In this paper, we study second-order algorithms for the convex-concave minimax problem, which has attracted much attention in many fields such as machine learning in recent years. We propose a Lipschitz-free cubic regularization (LF-CR) algorithm for solving the convex-concave minimax optimization problem without knowing the Lipschitz constant. It can be shown that the iteration complexity of the LF-CR algorithm to obtain an $\epsilon$-optimal solution with respect to the restricted primal-dual gap is upper bounded by $\mathcal{O}(\frac{\rho\|z^0-z^*\|^3}{\epsilon})^{\frac{2}{3}}$, where $z^0=(x^0,y^0)$ is a pair of initial points, $z^*=(x^*,y^*)$ is a pair of optimal solutions, and $\rho$ is the Lipschitz constant. We further propose a fully parameter-free cubic regularization (FF-CR) algorithm that does not require any parameters of the problem, including the Lipschitz constant and the upper bound of the distance from the initial point to the optimal solution. We also prove that the iteration complexity of the FF-CR algorithm to obtain an $\epsilon$-optimal solution with respect to the gradient norm is upper bounded by $\mathcal{O}(\frac{\rho\|z^0-z^*\|^2}{\epsilon})^{\frac{2}{3}}$. Numerical experiments show the efficiency of both algorithms. To the best of our knowledge, the proposed FF-CR algorithm is the first completely parameter-free second-order algorithm for solving convex-concave minimax optimization problems, and its iteration complexity is consistent with the optimal iteration complexity lower bound of existing second-order algorithms with parameters for solving convex-concave minimax problems.

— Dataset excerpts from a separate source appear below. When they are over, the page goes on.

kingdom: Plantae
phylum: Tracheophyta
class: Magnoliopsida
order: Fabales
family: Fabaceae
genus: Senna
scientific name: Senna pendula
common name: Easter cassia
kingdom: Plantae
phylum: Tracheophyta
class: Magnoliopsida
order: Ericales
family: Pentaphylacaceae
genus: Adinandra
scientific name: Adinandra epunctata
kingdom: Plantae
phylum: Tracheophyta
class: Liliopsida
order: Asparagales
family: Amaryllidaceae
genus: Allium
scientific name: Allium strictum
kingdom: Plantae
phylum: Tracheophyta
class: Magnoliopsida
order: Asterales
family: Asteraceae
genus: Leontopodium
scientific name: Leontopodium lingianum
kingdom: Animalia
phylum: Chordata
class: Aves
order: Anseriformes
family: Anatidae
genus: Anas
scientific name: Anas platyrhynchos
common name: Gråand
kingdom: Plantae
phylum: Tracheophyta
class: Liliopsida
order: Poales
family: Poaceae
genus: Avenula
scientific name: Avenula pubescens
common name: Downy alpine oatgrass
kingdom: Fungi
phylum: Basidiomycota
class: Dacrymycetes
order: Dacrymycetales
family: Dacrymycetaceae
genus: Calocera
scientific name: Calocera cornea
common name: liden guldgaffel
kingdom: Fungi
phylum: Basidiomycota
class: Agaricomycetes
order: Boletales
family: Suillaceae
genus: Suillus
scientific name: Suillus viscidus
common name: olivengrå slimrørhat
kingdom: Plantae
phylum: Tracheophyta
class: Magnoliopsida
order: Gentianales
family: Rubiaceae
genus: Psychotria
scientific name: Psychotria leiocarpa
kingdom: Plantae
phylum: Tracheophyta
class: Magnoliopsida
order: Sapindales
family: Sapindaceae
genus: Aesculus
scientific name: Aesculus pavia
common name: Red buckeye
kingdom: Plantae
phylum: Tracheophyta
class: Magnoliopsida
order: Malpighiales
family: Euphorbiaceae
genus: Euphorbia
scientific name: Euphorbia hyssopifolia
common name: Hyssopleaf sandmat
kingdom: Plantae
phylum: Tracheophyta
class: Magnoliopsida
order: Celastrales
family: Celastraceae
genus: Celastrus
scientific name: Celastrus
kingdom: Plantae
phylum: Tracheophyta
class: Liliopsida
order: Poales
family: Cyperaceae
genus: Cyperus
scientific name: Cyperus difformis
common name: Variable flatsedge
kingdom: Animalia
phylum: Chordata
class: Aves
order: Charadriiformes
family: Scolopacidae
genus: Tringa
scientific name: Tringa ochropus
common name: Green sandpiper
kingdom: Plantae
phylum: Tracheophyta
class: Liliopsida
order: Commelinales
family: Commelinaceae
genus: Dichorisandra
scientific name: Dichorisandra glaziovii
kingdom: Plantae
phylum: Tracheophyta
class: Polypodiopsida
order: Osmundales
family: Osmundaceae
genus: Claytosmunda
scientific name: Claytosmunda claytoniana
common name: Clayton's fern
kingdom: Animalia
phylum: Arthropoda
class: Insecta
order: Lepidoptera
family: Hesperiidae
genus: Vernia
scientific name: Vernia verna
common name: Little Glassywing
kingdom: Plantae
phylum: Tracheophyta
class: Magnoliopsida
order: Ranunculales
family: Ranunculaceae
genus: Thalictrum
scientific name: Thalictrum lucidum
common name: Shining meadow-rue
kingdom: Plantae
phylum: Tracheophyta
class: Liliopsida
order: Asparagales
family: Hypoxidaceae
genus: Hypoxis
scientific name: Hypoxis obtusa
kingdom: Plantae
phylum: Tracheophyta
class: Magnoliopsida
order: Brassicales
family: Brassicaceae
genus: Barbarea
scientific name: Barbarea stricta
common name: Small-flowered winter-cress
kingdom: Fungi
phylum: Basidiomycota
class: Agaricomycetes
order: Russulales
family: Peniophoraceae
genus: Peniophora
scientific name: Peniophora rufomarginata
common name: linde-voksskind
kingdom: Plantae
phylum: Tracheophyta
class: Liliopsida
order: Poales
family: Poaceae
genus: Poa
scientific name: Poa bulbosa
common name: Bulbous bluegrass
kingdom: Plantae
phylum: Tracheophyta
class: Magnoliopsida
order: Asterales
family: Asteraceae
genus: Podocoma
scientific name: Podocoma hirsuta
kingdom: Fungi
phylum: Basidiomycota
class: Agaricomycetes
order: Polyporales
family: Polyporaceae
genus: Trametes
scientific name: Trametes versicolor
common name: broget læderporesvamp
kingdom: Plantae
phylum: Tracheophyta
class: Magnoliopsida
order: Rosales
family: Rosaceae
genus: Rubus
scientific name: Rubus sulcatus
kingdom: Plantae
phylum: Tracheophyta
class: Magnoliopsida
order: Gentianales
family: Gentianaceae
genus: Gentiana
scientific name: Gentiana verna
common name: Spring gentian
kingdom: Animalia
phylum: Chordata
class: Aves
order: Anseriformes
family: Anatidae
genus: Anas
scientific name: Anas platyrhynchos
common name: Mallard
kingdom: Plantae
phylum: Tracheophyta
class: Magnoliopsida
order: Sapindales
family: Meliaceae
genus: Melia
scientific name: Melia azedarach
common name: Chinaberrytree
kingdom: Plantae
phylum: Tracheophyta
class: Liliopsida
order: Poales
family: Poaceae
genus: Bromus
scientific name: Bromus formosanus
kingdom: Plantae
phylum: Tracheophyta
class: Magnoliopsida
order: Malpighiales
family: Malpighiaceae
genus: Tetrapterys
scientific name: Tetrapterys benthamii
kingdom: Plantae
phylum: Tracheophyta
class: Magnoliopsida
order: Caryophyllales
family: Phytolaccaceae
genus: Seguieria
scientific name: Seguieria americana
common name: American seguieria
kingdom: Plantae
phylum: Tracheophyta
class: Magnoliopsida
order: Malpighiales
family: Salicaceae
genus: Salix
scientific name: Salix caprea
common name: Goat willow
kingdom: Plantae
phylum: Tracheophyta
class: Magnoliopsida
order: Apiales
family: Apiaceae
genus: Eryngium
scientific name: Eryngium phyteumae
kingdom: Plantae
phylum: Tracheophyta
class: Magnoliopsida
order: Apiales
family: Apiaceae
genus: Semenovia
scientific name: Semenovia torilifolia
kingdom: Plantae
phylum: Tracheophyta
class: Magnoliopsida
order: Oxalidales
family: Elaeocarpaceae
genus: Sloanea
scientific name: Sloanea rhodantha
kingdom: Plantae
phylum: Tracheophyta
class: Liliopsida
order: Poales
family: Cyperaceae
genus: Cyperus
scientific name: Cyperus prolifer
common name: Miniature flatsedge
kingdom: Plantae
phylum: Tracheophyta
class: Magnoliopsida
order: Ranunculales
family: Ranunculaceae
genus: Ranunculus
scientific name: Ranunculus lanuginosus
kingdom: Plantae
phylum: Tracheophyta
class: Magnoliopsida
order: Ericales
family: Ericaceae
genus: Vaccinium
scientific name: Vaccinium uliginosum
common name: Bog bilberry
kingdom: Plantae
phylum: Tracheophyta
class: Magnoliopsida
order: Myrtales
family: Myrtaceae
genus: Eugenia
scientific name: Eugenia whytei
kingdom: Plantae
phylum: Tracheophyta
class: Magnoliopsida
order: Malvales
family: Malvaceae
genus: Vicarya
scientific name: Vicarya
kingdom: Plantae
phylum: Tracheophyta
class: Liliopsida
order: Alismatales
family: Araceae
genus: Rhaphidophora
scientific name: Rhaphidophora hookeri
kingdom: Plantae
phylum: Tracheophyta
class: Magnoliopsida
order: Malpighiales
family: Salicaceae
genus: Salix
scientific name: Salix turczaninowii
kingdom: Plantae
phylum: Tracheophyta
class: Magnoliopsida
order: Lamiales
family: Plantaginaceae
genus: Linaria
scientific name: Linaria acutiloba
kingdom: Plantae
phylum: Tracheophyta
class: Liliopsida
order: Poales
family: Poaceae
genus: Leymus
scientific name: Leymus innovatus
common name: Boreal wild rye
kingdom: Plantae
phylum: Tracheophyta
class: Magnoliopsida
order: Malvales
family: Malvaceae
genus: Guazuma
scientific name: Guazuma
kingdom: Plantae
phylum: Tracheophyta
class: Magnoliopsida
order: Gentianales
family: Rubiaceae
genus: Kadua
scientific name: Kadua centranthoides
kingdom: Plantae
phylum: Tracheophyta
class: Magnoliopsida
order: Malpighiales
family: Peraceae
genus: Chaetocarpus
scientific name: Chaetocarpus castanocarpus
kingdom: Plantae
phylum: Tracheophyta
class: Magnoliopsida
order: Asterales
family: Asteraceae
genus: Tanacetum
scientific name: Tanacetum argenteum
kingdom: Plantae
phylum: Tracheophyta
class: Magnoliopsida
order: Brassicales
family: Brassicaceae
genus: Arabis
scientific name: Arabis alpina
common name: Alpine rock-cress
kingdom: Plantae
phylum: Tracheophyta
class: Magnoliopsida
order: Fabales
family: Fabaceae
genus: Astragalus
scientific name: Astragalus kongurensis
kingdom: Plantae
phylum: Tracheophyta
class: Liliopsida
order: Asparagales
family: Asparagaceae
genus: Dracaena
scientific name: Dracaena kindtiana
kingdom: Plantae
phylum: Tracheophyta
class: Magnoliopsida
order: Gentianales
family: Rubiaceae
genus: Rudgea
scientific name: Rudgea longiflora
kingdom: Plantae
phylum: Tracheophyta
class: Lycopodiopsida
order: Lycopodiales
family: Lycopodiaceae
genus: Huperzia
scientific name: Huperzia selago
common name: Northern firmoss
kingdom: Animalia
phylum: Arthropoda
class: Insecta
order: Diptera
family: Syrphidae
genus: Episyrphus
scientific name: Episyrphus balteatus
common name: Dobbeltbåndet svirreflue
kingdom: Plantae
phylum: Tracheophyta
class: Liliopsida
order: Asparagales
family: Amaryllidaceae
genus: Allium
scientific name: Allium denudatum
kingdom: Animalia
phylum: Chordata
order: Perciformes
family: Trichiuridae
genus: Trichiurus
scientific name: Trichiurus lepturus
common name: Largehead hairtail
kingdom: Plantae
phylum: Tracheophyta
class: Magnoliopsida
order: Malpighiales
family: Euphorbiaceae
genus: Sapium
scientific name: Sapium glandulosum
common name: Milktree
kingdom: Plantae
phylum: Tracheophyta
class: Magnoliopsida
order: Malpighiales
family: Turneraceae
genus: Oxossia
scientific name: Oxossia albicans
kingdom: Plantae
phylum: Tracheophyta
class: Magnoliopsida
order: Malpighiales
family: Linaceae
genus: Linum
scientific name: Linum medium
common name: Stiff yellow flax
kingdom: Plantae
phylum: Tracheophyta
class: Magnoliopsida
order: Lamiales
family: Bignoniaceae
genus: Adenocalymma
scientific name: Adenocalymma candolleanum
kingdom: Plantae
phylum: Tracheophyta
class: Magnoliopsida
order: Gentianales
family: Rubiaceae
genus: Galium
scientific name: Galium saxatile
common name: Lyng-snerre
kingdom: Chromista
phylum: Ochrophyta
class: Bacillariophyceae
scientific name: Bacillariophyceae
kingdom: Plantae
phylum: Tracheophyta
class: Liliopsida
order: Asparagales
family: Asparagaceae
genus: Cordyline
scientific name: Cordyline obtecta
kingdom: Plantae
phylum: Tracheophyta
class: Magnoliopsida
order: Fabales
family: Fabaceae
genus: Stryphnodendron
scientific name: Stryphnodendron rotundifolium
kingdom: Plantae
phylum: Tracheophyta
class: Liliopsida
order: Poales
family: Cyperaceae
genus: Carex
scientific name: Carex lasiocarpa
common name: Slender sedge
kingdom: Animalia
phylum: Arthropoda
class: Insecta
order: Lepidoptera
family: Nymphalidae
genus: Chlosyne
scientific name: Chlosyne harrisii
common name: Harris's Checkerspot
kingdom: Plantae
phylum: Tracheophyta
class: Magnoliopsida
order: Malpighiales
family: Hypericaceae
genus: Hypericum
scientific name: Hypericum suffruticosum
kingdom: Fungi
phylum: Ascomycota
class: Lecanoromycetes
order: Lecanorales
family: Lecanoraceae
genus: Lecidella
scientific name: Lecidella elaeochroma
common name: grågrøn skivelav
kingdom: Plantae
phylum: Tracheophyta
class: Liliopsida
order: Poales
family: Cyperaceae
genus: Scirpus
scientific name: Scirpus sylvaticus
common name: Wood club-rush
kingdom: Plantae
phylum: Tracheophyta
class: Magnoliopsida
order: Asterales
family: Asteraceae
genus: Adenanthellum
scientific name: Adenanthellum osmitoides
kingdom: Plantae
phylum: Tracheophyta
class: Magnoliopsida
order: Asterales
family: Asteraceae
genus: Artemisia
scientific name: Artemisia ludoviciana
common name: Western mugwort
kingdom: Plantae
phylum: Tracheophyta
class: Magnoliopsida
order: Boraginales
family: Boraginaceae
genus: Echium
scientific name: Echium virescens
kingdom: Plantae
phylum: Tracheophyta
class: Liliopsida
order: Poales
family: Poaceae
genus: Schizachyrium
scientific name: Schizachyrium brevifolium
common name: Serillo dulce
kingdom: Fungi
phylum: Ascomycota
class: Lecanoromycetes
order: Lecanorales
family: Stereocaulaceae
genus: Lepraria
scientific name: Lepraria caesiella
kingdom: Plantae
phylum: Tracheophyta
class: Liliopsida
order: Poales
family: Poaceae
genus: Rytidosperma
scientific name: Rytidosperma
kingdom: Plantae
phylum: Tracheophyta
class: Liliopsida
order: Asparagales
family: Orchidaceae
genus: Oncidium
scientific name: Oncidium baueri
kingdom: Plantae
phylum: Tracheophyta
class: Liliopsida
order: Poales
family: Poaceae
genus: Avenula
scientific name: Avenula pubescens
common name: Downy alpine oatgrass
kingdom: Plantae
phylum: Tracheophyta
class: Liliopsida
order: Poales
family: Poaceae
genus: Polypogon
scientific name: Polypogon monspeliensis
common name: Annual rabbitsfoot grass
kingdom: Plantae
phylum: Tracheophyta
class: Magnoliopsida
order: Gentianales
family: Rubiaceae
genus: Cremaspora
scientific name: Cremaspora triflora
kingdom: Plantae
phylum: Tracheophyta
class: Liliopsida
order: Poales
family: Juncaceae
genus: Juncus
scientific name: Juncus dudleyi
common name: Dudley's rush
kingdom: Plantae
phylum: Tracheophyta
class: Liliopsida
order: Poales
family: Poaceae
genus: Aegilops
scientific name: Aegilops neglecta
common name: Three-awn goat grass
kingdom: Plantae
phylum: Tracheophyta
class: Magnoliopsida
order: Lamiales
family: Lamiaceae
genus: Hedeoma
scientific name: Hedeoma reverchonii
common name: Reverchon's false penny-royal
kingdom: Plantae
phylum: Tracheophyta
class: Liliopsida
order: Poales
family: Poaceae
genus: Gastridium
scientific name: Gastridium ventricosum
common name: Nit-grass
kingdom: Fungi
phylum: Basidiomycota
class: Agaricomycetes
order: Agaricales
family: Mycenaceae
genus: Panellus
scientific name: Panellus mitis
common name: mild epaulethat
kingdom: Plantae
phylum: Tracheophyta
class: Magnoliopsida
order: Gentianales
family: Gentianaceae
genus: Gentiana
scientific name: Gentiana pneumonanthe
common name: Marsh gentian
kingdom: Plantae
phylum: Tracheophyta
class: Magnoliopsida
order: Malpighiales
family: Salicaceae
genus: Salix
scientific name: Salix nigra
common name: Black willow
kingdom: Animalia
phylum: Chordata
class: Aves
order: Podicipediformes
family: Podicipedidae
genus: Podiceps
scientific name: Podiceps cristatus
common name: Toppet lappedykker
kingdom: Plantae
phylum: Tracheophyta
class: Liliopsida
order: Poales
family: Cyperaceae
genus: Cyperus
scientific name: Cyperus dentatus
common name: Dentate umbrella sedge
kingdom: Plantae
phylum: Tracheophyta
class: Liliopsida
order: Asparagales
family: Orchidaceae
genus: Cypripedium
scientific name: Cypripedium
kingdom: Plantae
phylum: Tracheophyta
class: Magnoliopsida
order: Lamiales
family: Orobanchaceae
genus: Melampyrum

翻译：本文研究凸凹极小极大问题的二阶算法，该问题近年来在机器学习等诸多领域备受关注。我们提出一种无需已知Lipschitz常数的Lipschitz无关三次正则化（LF-CR）算法来求解凸凹极小极大优化问题。可以证明，LF-CR算法获得关于限制原始-对偶间隙的$\epsilon$-最优解的迭代复杂度上界为$\mathcal{O}(\frac{\rho\|z^0-z^*\|^3}{\epsilon})^{\frac{2}{3}}$，其中$z^0=(x^0,y^0)$为初始点对，$z^*=(x^*,y^*)$为最优解对，$\rho$为Lipschitz常数。我们进一步提出完全无需参数的三次正则化（FF-CR）算法，该算法不依赖问题的任何参数，包括Lipschitz常数以及初始点到最优解距离的上界。同时证明FF-CR算法获得关于梯度范数的$\epsilon$-最优解的迭代复杂度上界为$\mathcal{O}(\frac{\rho\|z^0-z^*\|^2}{\epsilon})^{\frac{2}{3}}$。数值实验验证了两种算法的有效性。据我们所知，所提出的FF-CR算法是首个完全无需参数且用于求解凸凹极小极大优化问题的二阶算法，其迭代复杂度与现有含参数二阶算法求解凸凹极小极大问题的最优迭代复杂度下界保持一致。